Fédéchoses numéro 120 - 2003

Un pas important vers une Europe des citoyens – Mais il faut plus !

Nous publions, à titre tout à fait exceptionnel et même si nous trouvons ce texte trop timoré, en éditorial le Communiqué de presse de l’Union des fédéralistes européens - Europe (Bruxelles - 17 juin 2003) suite à l’adoption par la Convention européenne du projet de Constitution de l’Union soumis au Conseil de Thessalonique. Nos lecteurs trouveront également en page 3 la position des fédéralistes italiens à la veille de la Présidence italienne du Conseil de l’U.E.

L’Union des fédéralistes européens (U.E.F.), organisation supranationale présidée par le Député européen Jo Leinen, a accueilli favorablement la proposition de compromis de la Convention car celle-ci représente un pas important vers une Union européenne plus démocratique, transparente et efficace. Pour l’U.E.F., l’élection du Président de la Commission par le Parlement européen, l’intégration de la Charte des droits fondamentaux de l’Union européenne et la création d’un Ministre des affaires étrangères de l’Union en sont les résultats les plus importants.

Mais, dans d’autres domaines, la Convention n’est pas arrivée à des propositions courageuses pourtant nécessaires pour relever les défis de l’élargissement et de la mondialisation. L’U.E.F. critique en particulier le fait qu’il reste des domaines où la prise de décision européenne ne prévoit pas la co-décision du Parlement européen et le fait que l’unanimité au sein du Conseil est maintenue dans des secteurs clés tels que la politique étrangère et de sécurité.

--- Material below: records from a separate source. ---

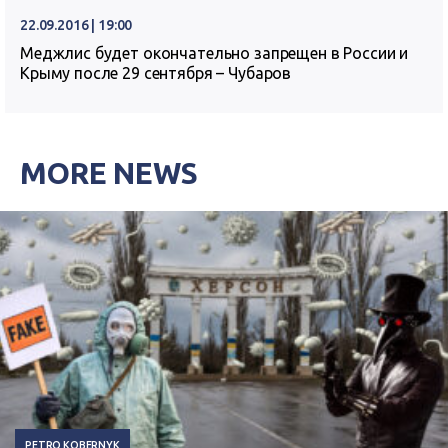
22.09.2016 | 19:00
Меджлис будет окончательно запрещен в России и
Крыму после 29 сентября – Чубаров
MORE NEWS
PETRO KOBERNYK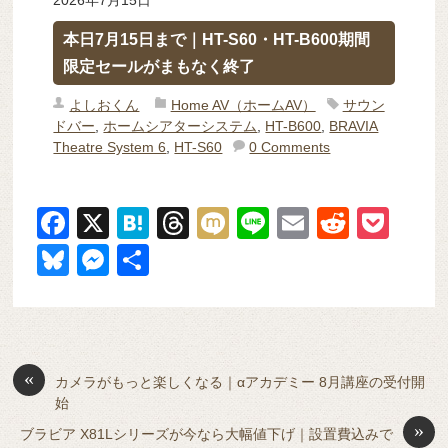
2026年7月15日
本日7月15日まで｜HT-S60・HT-B600期間
限定セールがまもなく終了
よしおくん
Home AV（ホームAV）
サウン
ドバー
,
ホームシアターシステム
,
HT-B600
,
BRAVIA
Theatre System 6
,
HT-S60
0 Comments
F
X
H
T
M
Li
E
R
P
a
at
hr
ixi
n
m
e
o
Bl
M
共
c
e
e
e
ail
d
ck
u
e
有
e
n
a
di
et
e
ss
b
a
d
t
sk
e
o
s
«
y
n
カメラがもっと楽しくなる｜αアカデミー 8月講座の受付開
始
o
g
»
ブラビア X81Lシリーズが今なら大幅値下げ｜設置費込みで
k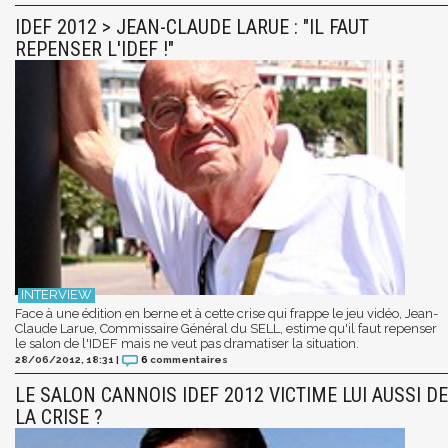
IDEF 2012 > JEAN-CLAUDE LARUE : "IL FAUT
REPENSER L'IDEF !"
Face à une édition en berne et à cette crise qui frappe le jeu vidéo, Jean-
Claude Larue, Commissaire Général du SELL, estime qu'il faut repenser
le salon de l'IDEF mais ne veut pas dramatiser la situation.
28/06/2012, 18:31
|
6
commentaires
LE SALON CANNOIS IDEF 2012 VICTIME LUI AUSSI DE
LA CRISE ?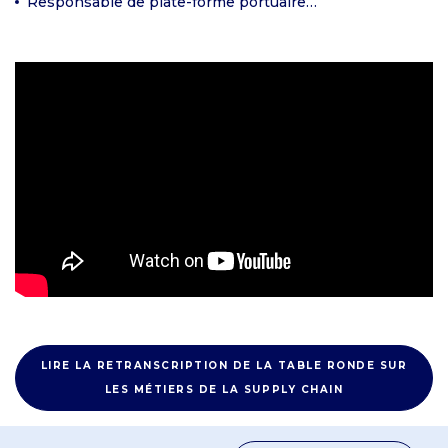
Responsable de plate-forme portuaire…
LIRE LA RETRANSCRIPTION DE LA TABLE RONDE SUR
LES MÉTIERS DE LA SUPPLY CHAIN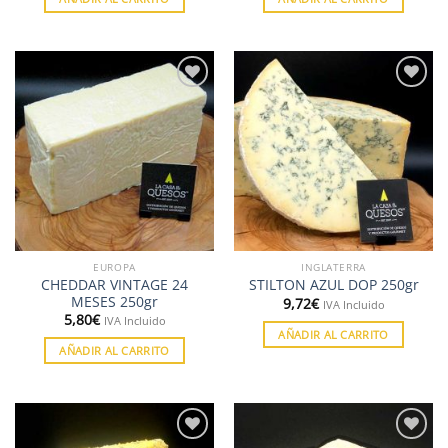
Añadir
Añadir
a la
a la
lista de
lista de
deseos
deseos
EUROPA
INGLATERRA
CHEDDAR VINTAGE 24
STILTON AZUL DOP 250gr
MESES 250gr
9,72
€
IVA Incluido
5,80
€
IVA Incluido
AÑADIR AL CARRITO
AÑADIR AL CARRITO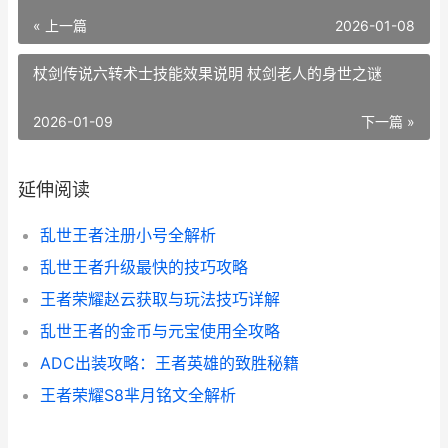
« 上一篇
2026-01-08
杖剑传说六转术士技能效果说明 杖剑老人的身世之谜
2026-01-09
下一篇 »
延伸阅读
乱世王者注册小号全解析
乱世王者升级最快的技巧攻略
王者荣耀赵云获取与玩法技巧详解
乱世王者的金币与元宝使用全攻略
ADC出装攻略：王者英雄的致胜秘籍
王者荣耀S8芈月铭文全解析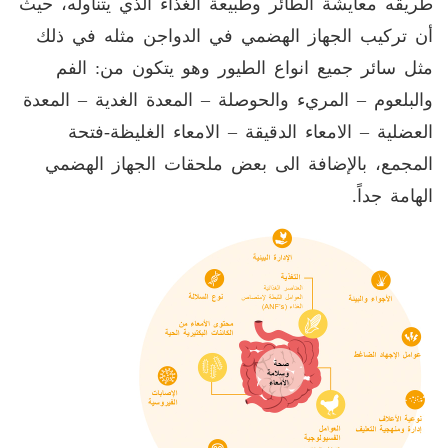
طريقه معايشة الطائر وطبيعة الغذاء الذي يتناوله، حيث
أن تركيب الجهاز الهضمي في الدواجن مثله في ذلك
مثل سائر جميع انواع الطيور وهو يتكون من: الفم
والبلعوم – المريء والحوصلة – المعدة الغدية – المعدة
العضلية – الامعاء الدقيقة – الامعاء الغليظة-فتحة
المجمع، بالإضافة الى بعض ملحقات الجهاز الهضمي
الهامة جداً.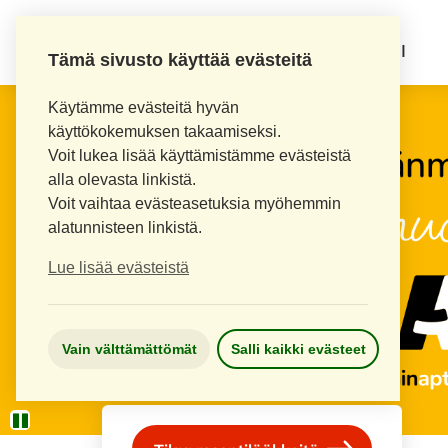
KOUVOLAN 10.
INKEROISTEN APTEEKKI
Tämä sivusto käyttää evästeitä
Käytämme evästeitä hyvän
käyttökokemuksen takaamiseksi.
Voit lukea lisää käyttämistämme evästeistä
alla olevasta linkistä.
Voit vaihtaa evästeasetuksia myöhemmin
alatunnisteen linkistä.
Lue lisää evästeistä
Vain välttämättömät
Salli kaikki evästeet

Le principe de l’unanimité dans une union à 25 États va à l’encontre du principe de démocratie et affaiblit la capacité de l’Union à agir efficacement.

L’U.E.F. lance un appel à la Convention pour qu’elle corrige les déficiences actuelles de la Constitution lors de sa session de juillet et qu’elle propose d’étendre le vote à la majorité qualifiée à toutes les décisions de l’Union européenne.

L’U.E.F. critique que la règle de l’unanimité pour la révision de la Constitution ait été maintenue. Le droit de tout État à poser individuellement son veto aux modifications constitutionnelles doit être aboli. La Constitution doit formellement entrer en vigueur lorsqu’elle a été ratifiée par une grande majorité d’États membres.

Certaines des réformes peuvent et doivent déjà être introduites en 2004, avant l’entrée en vigueur formelle de la Constitution. Les élections européennes de juin 2004 doivent devenir les élections du Parlement européen et de la Commission, c’est-à-dire du gouvernement européen. Le premier Ministre des Affaires étrangères de l’Union européenne doit entrer en fonction en même temps que la nouvelle Commission en novembre 2004. La Charte des droits fondamentaux doit être un point de référence pour la Cour de Justice. Et les États membres qui veulent intensifier leur coopération dans des domaines spécifiques, comme la politique étrangère commune, de sécurité et de défense, doivent sans attendre mettre en place des structures de coopération efficaces.

Après l’entrée en vigueur de la Constitution, les opportunités de la nouvelle disposition relative à « l’initiative populaire » pourra être utile dans le but de promouvoir d’autres réformes de l’architecture de l’Union européenne.

Une nouvelle Convention doit être réunie 5 ans après l’entrée en vigueur de la Constitution afin de poursuivre le renforcement de la légitimité démocratique et de l’efficacité de l’Union européenne.